• **Aim of the task**: An exact copy is needed of the lines in the entries below from the line with "Η διοργάνωση αποτελεί θεσμό για την πόλη" up to and including the line with "Sanierung der Altlasten auf dem Sodabuckel", and of nothing else. Leave the pictures out.

[Items listed in a dataset]
________________

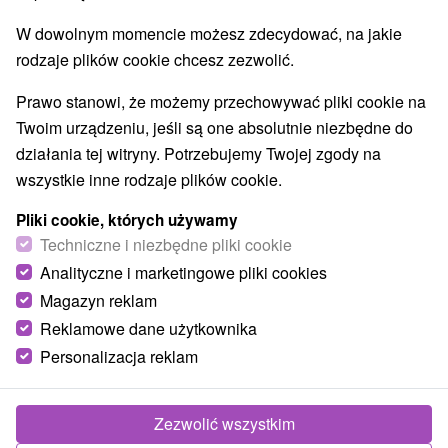
W dowolnym momencie możesz zdecydować, na jakie
rodzaje plików cookie chcesz zezwolić.
Prawo stanowi, że możemy przechowywać pliki cookie na
Twoim urządzeniu, jeśli są one absolutnie niezbędne do
działania tej witryny. Potrzebujemy Twojej zgody na
wszystkie inne rodzaje plików cookie.
Pliki cookie, których używamy
Techniczne i niezbędne pliki cookie
Analityczne i marketingowe pliki cookies
Magazyn reklam
Reklamowe dane użytkownika
Personalizacja reklam
Zezwolić wszystkim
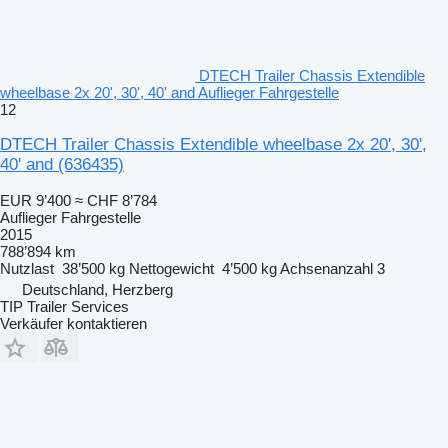
DTECH Trailer Chassis Extendible
wheelbase 2x 20', 30', 40' and Auflieger Fahrgestelle
12
DTECH Trailer Chassis Extendible wheelbase 2x 20', 30',
40' and
(636435)
EUR 9’400
≈ CHF 8’784
Auflieger Fahrgestelle
2015
788’894 km
Nutzlast
38’500 kg
Nettogewicht
4’500 kg
Achsenanzahl
3
Deutschland, Herzberg
TIP Trailer Services
Verkäufer kontaktieren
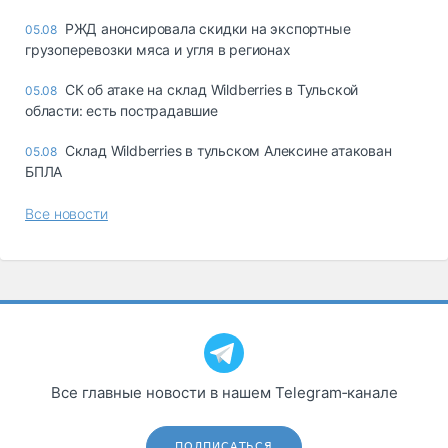
РЖД анонсировала скидки на экспортные
05.08
грузоперевозки мяса и угля в регионах
СК об атаке на склад Wildberries в Тульской
05.08
области: есть пострадавшие
Склад Wildberries в тульском Алексине атакован
05.08
БПЛА
Все новости
Все главные новости в нашем Telegram‑канале
ПОДПИСАТЬСЯ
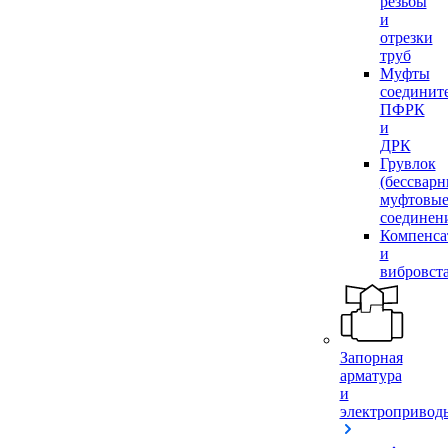
резьбы
и
отрезки
труб
Муфты
соединит
ПФРК
и
ДРК
Грувлок
(бессвар
муфтовы
соединен
Компенса
и
вибровст
Запорная
арматура
и
электропривод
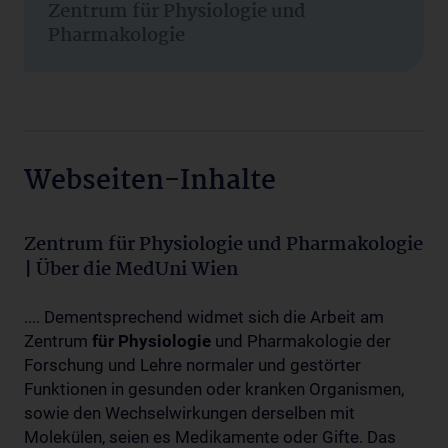
Zentrum für Physiologie und
Pharmakologie
Webseiten-Inhalte
Zentrum für Physiologie und Pharmakologie
| Über die MedUni Wien
.... Dementsprechend widmet sich die Arbeit am
Zentrum
für
Physiologie
und Pharmakologie der
Forschung und Lehre normaler und gestörter
Funktionen in gesunden oder kranken Organismen,
sowie den Wechselwirkungen derselben mit
Molekülen, seien es Medikamente oder Gifte. Das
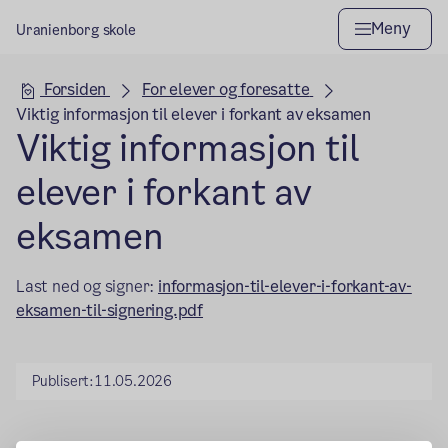
Meny
Uranienborg skole
Hovedseksjon
Forsiden
For elever og foresatte
Viktig informasjon til elever i forkant av eksamen
Viktig informasjon til
elever i forkant av
eksamen
Last ned og signer:
informasjon-til-elever-i-forkant-av-
eksamen-til-signering.pdf
Publisert:
11.05.2026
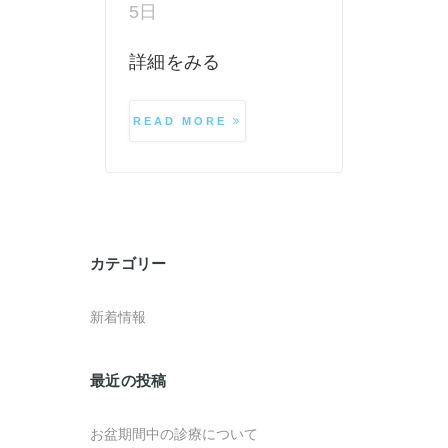
5日
詳細をみる
READ MORE
カテゴリー
新着情報
最近の投稿
お盆期間中の診療について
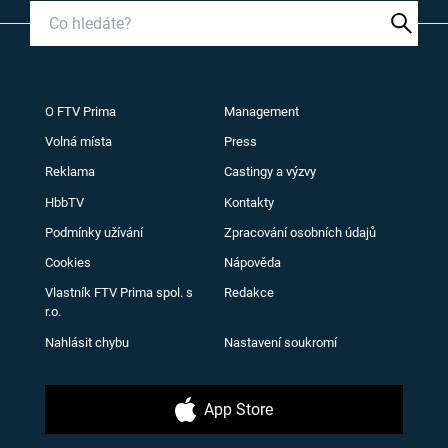
O FTV Prima
Management
Volná místa
Press
Reklama
Castingy a výzvy
HbbTV
Kontakty
Podmínky užívání
Zpracování osobních údajů
Cookies
Nápověda
Vlastník FTV Prima spol. s
Redakce
r.o.
Nahlásit chybu
Nastavení soukromí
App Store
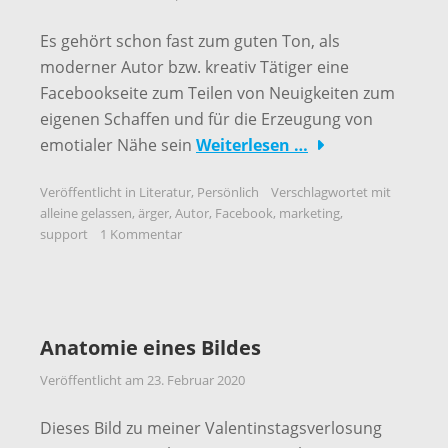
Es gehört schon fast zum guten Ton, als
moderner Autor bzw. kreativ Tätiger eine
Facebookseite zum Teilen von Neuigkeiten zum
eigenen Schaffen und für die Erzeugung von
emotialer Nähe sein
Weiterlesen …
Veröffentlicht in
Literatur
,
Persönlich
Verschlagwortet mit
alleine gelassen
,
ärger
,
Autor
,
Facebook
,
marketing
,
support
1 Kommentar
Anatomie eines Bildes
Veröffentlicht am
23. Februar 2020
Dieses Bild zu meiner Valentinstagsverlosung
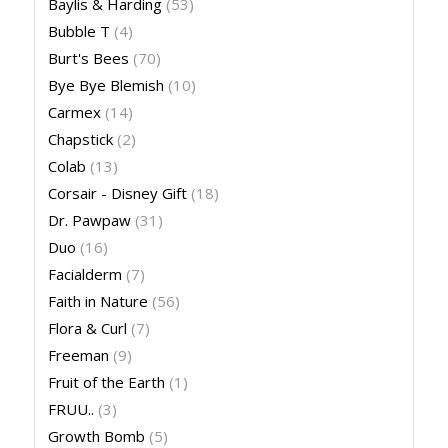
Baylis & Harding
(53)
Bubble T
(4)
Burt's Bees
(70)
Bye Bye Blemish
(10)
Carmex
(14)
Chapstick
(2)
Colab
(13)
Corsair - Disney Gift
(18)
Dr. Pawpaw
(31)
Duo
(16)
Facialderm
(7)
Faith in Nature
(56)
Flora & Curl
(7)
Freeman
(9)
Fruit of the Earth
(1)
FRUU..
(3)
Growth Bomb
(5)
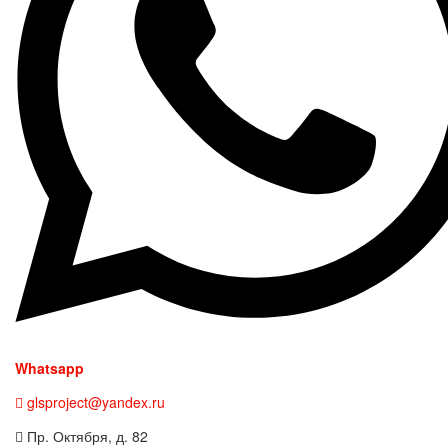
Whatsapp
glsproject@yandex.ru
Пр. Октября, д. 82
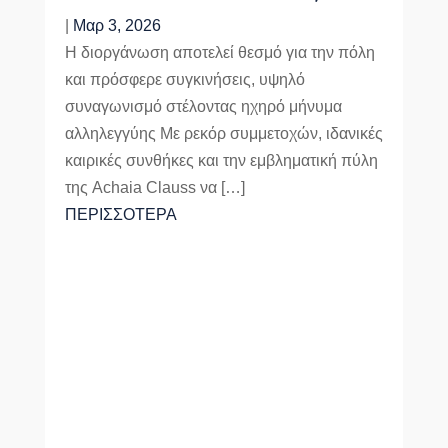
|
Μαρ 3, 2026
Η διοργάνωση αποτελεί θεσμό για την πόλη
και πρόσφερε συγκινήσεις, υψηλό
συναγωνισμό στέλοντας ηχηρό μήνυμα
αλληλεγγύης Με ρεκόρ συμμετοχών, ιδανικές
καιρικές συνθήκες και την εμβληματική πύλη
της Achaia Clauss να […]
ΠΕΡΙΣΣΟΤΕΡΑ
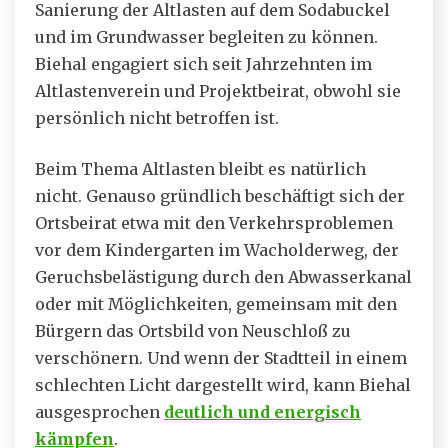
Sanierung der Altlasten auf dem Sodabuckel
und im Grundwasser begleiten zu können.
Biehal engagiert sich seit Jahrzehnten im
Altlastenverein und Projektbeirat, obwohl sie
persönlich nicht betroffen ist.
Beim Thema Altlasten bleibt es natürlich
nicht. Genauso gründlich beschäftigt sich der
Ortsbeirat etwa mit den Verkehrsproblemen
vor dem Kindergarten im Wacholderweg, der
Geruchsbelästigung durch den Abwasserkanal
oder mit Möglichkeiten, gemeinsam mit den
Bürgern das Ortsbild von Neuschloß zu
verschönern. Und wenn der Stadtteil in einem
schlechten Licht dargestellt wird, kann Biehal
ausgesprochen
deutlich und energisch
kämpfen
.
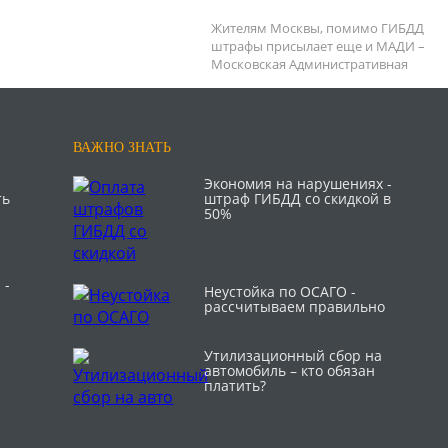
Жителям Москвы, помимо ГИБДД
штрафы присылает еще и МАДИ –
Московская Административная
ВАЖНО ЗНАТЬ
Экономия на нарушениях -
ть
штраф ГИБДД со скидкой в
50%
 -
Неустойка по ОСАГО -
рассчитываем правильно
Утилизационный сбор на
автомобиль – кто обязан
платить?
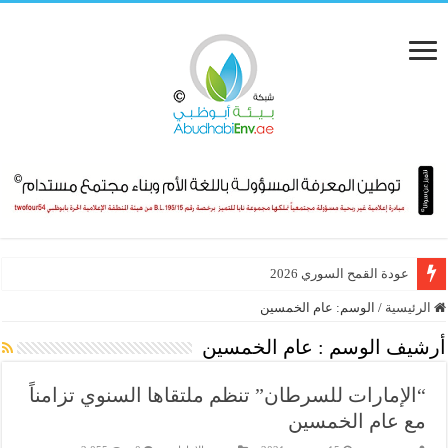
عودة القمح السوري 2026
هيئة البيئة – أبوظبي ودائرة البلديات والنقل تعززان تعاونهما ضمن مبادرات است
الرئيسية
/
الوسم:
عام الخمسين
أرشيف الوسم :
عام الخمسين
“الإمارات للسرطان” تنظم ملتقاها السنوي تزامناً
مع عام الخمسين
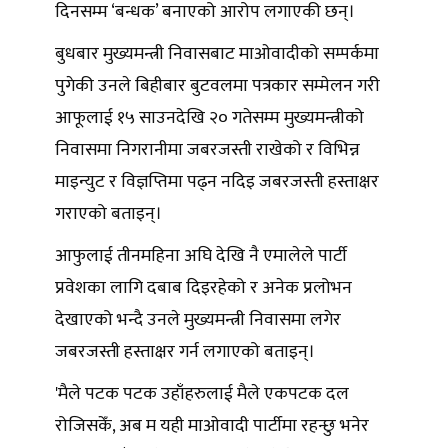
दिनसम्म ‘बन्धक’ बनाएको आरोप लगाएकी छन्।
बुधबार मुख्यमन्त्री निवासबाट माओवादीको सम्पर्कमा
पुगेकी उनले बिहीबार बुटवलमा पत्रकार सम्मेलन गरी
आफूलाई १५ साउनदेखि २० गतेसम्म मुख्यमन्त्रीको
निवासमा निगरानीमा जबरजस्ती राखेको र विभिन्न
माइन्युट र विज्ञप्तिमा पढ्न नदिइ जबरजस्ती हस्ताक्षर
गराएको बताइन्।
आफुलाई तीनमहिना अघि देखि नै एमालेले पार्टी
प्रवेशका लागि दबाब दिइरहेको र अनेक प्रलोभन
देखाएको भन्दै उनले मुख्यमन्त्री निवासमा लगेर
जबरजस्ती हस्ताक्षर गर्न लगाएको बताइन्।
'मैले पटक पटक उहाँहरुलाई मैले एकपटक दल
रोजिसकेँ, अब म यही माओवादी पार्टीमा रहन्छु भनेर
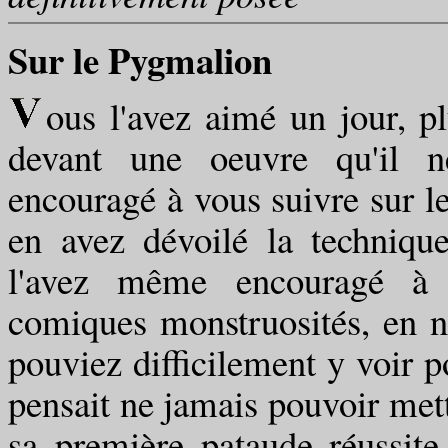
Sur le Pygmalion
ous l'avez aimé un jour, plu
devant une oeuvre qu'il n
encouragé à vous suivre sur le
en avez dévoilé la techniqu
l'avez même encouragé à co
comiques monstruosités, en n
pouviez difficilement y voir po
pensait ne jamais pouvoir mett
sa première pataude réussite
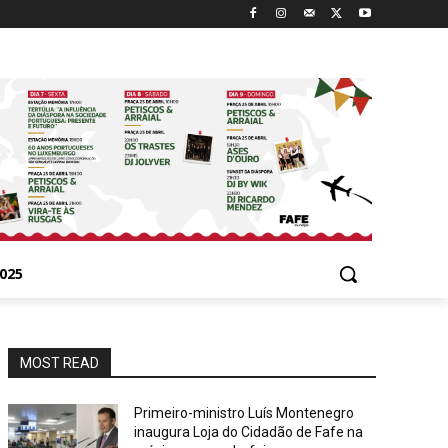
025
MOST READ
Primeiro-ministro Luís Montenegro
inaugura Loja do Cidadão de Fafe na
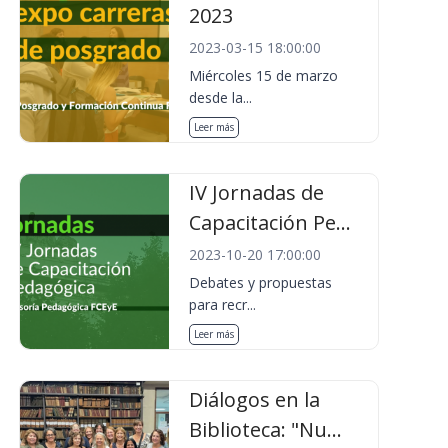
2023
2023-03-15 18:00:00
Miércoles 15 de marzo
desde la...
Leer más
IV Jornadas de
Capacitación Pe...
2023-10-20 17:00:00
Debates y propuestas
para recr...
Leer más
Diálogos en la
Biblioteca: "Nu...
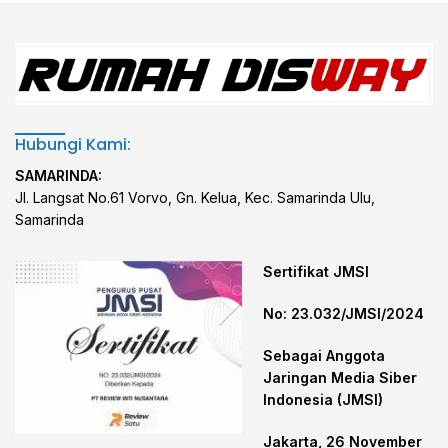
Hubungi Kami:
SAMARINDA:
Jl. Langsat No.61 Vorvo, Gn. Kelua, Kec. Samarinda Ulu,
Samarinda
Sertifikat JMSI
No: 23.032/JMSI/2024
Sebagai Anggota
Jaringan Media Siber
Indonesia (JMSI)
Jakarta, 26 November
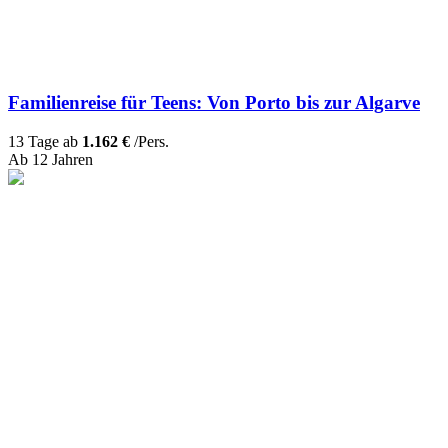
Familienreise für Teens: Von Porto bis zur Algarve
13 Tage ab
1.162 €
/Pers.
Ab 12 Jahren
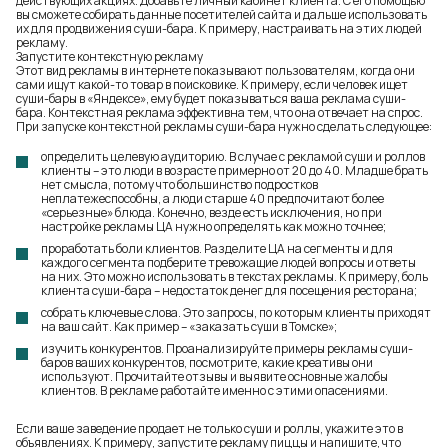
действующих акциях. Добавьте личный кабинет клиента. С его помощью
вы сможете собирать данные посетителей сайта и дальше использовать
их для продвижения суши-бара. К примеру, настраивать на этих людей
рекламу.
Запустите контекстную рекламу
Этот вид рекламы в интернете показывают пользователям, когда они
сами ищут какой-то товар в поисковике. К примеру, если человек ищет
суши-бары в «Яндексе», ему будет показываться ваша реклама суши-
бара. Контекстная реклама эффективна тем, что она отвечает на спрос.
При запуске контекстной рекламы суши-бара нужно сделать следующее:
определить целевую аудиторию. В случае с рекламой суши и роллов
клиенты – это люди в возрасте примерно от 20 до 40. Младше брать
нет смысла, потому что большинство подростков
неплатежеспособны, а люди старше 40 предпочитают более
«серьезные» блюда. Конечно, везде есть исключения, но при
настройке рекламы ЦА нужно определять как можно точнее;
проработать боли клиентов. Разделите ЦА на сегменты и для
каждого сегмента подберите тревожащие людей вопросы и ответы
на них. Это можно использовать в текстах рекламы. К примеру, боль
клиента суши-бара – недостаток денег для посещения ресторана;
собрать ключевые слова. Это запросы, по которым клиенты приходят
на ваш сайт. Как пример – «заказать суши в Томске»;
изучить конкурентов. Проанализируйте примеры рекламы суши-
баров ваших конкурентов, посмотрите, какие креативы они
используют. Прочитайте отзывы и выявите основные жалобы
клиентов. В рекламе работайте именно с этими опасениями.
Если ваше заведение продает не только суши и роллы, укажите это в
объявлениях. К примеру, запустите
рекламу пиццы
и напишите, что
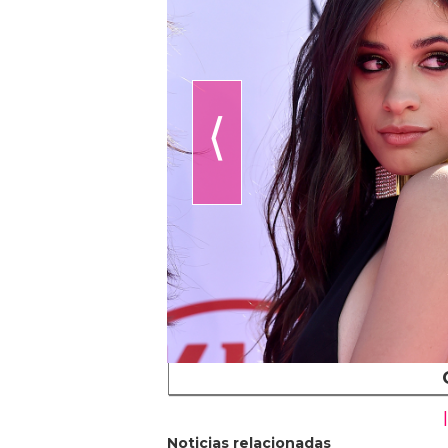
⟨
Noticias relacionadas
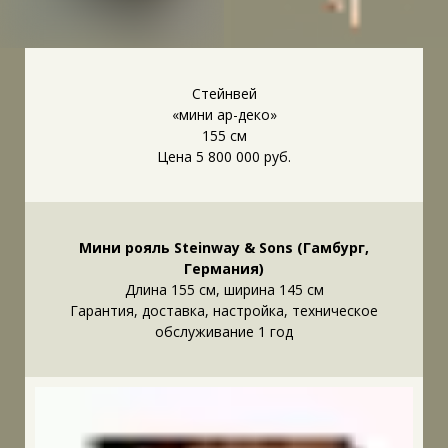
Стейнвей
«мини ар-деко»
155 см
Цена 5 800 000 руб.
Мини рояль Steinway & Sons (Гамбург,
Германия)
Длина 155 см, ширина 145 см
Гарантия, доставка, настройка, техническое
обслуживание 1 год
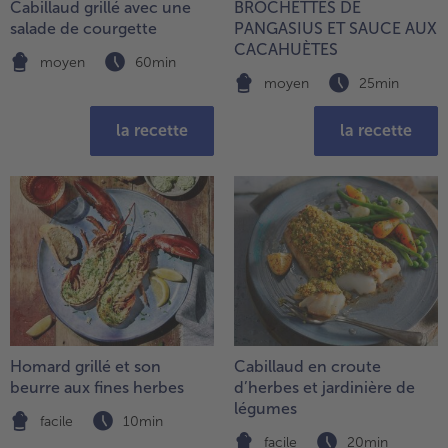
Cabillaud grillé avec une
BROCHETTES DE
salade de courgette
PANGASIUS ET SAUCE AUX
CACAHUÈTES
moyen
60min
moyen
25min
la recette
la recette
Homard grillé et son
Cabillaud en croute
beurre aux fines herbes
d’herbes et jardinière de
légumes
facile
10min
facile
20min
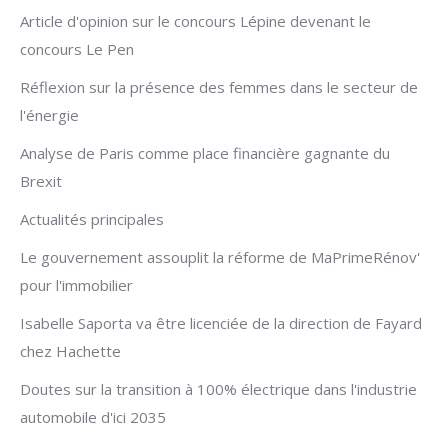
Article d'opinion sur le concours Lépine devenant le
concours Le Pen
Réflexion sur la présence des femmes dans le secteur de
l'énergie
Analyse de Paris comme place financière gagnante du
Brexit
Actualités principales
Le gouvernement assouplit la réforme de MaPrimeRénov'
pour l'immobilier
Isabelle Saporta va être licenciée de la direction de Fayard
chez Hachette
Doutes sur la transition à 100% électrique dans l'industrie
automobile d'ici 2035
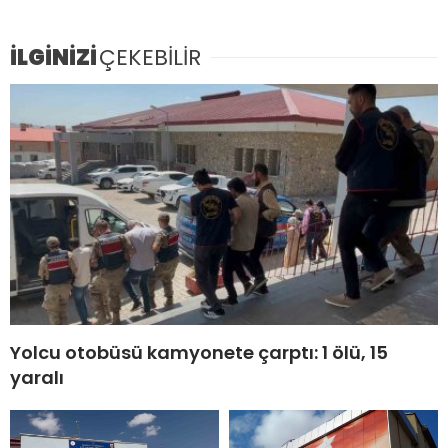
İLGİNİZİ
ÇEKEBİLİR
Yolcu otobüsü kamyonete çarptı: 1 ölü, 15
yaralı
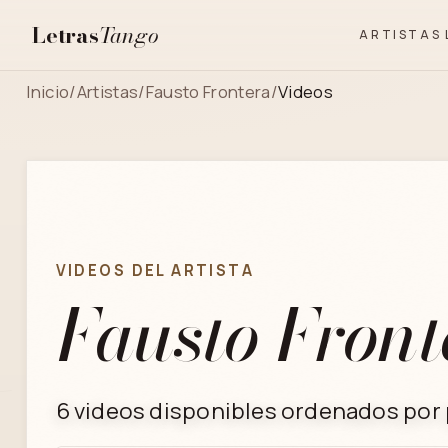
Letras
Tango
ARTISTAS
Inicio
/
Artistas
/
Fausto Frontera
/
Videos
VIDEOS DEL ARTISTA
Fausto Front
6 videos disponibles ordenados por p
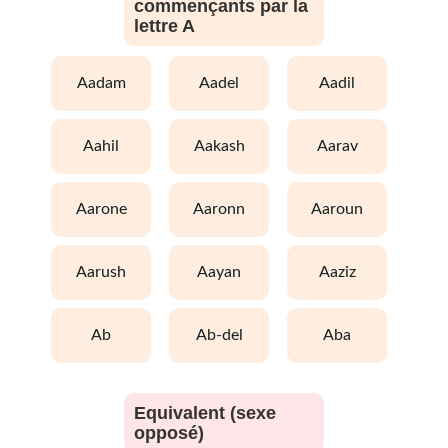
commençants par la
lettre A
aadam
aadel
aadil
aahil
aakash
aarav
aarone
aaronn
aaroun
aarush
aayan
aaziz
ab
ab-del
aba
Equivalent (sexe
opposé)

________________

• **Answer to the exercise**:
Η διοργάνωση αποτελεί θεσμό για την πόλη
και πρόσφερε συγκινήσεις, υψηλό
συναγωνισμό στέλοντας ηχηρό μήνυμα
αλληλεγγύης Με ρεκόρ συμμετοχών, ιδανικές
καιρικές συνθήκες και την εμβληματική πύλη
της Achaia Clauss να […]
ΠΕΡΙΣΣΟΤΕΡΑ
Sanierung der Altlasten auf dem Sodabuckel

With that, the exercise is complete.